RECORDS FOR THIS EXERCISE section start

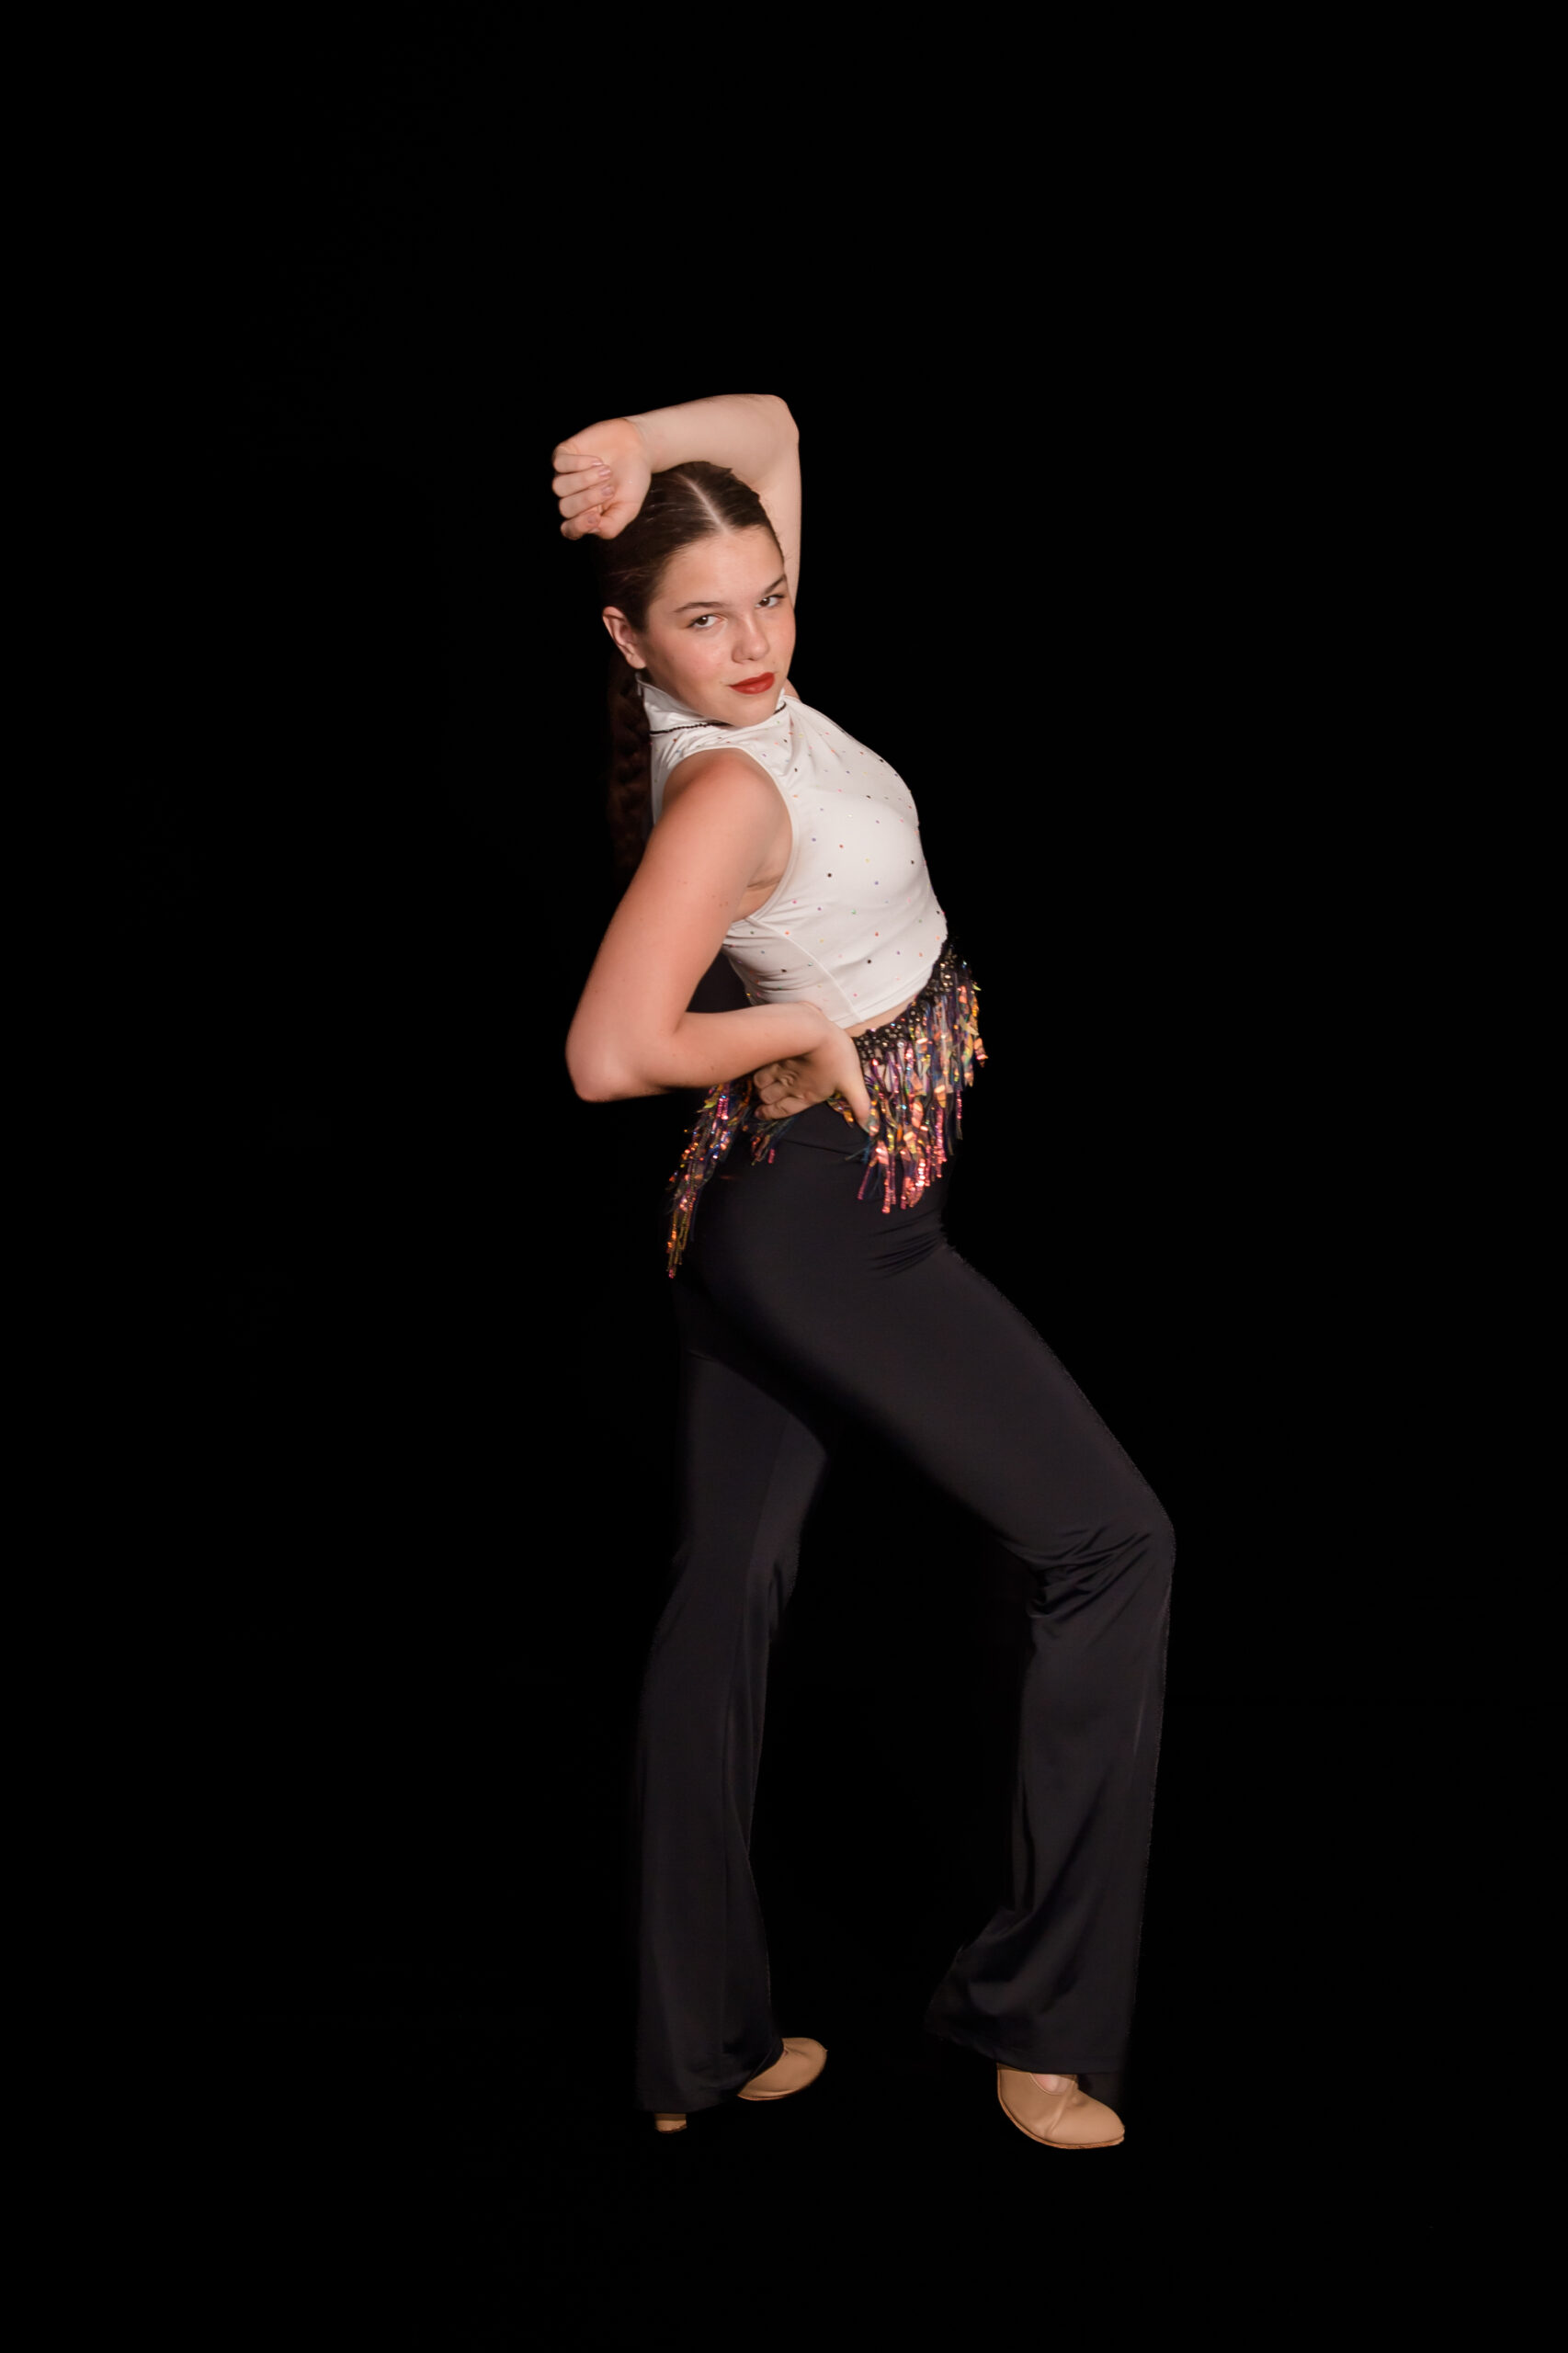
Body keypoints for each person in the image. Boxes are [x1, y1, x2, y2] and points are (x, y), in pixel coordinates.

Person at [554, 392, 1175, 2152]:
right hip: (830, 1227)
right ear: (629, 640)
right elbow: (607, 1052)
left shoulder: (735, 696)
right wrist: (803, 1025)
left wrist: (627, 444)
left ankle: (694, 2051)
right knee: (1115, 1543)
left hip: (780, 1206)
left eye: (767, 595)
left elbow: (769, 427)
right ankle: (1037, 2025)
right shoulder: (727, 785)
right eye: (704, 617)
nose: (755, 638)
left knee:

RECORDS FOR THIS EXERCISE section end

Find the line that contains "left ankle: (694, 2051)". Copy it and every line after it to the end of the records, exactly, and nothing more.

left ankle: (694, 2051)
right knee: (1115, 1543)
left hip: (780, 1206)
left eye: (767, 595)
left elbow: (769, 427)
right ankle: (1037, 2025)
right shoulder: (727, 785)
right eye: (704, 617)
nose: (755, 638)
left knee:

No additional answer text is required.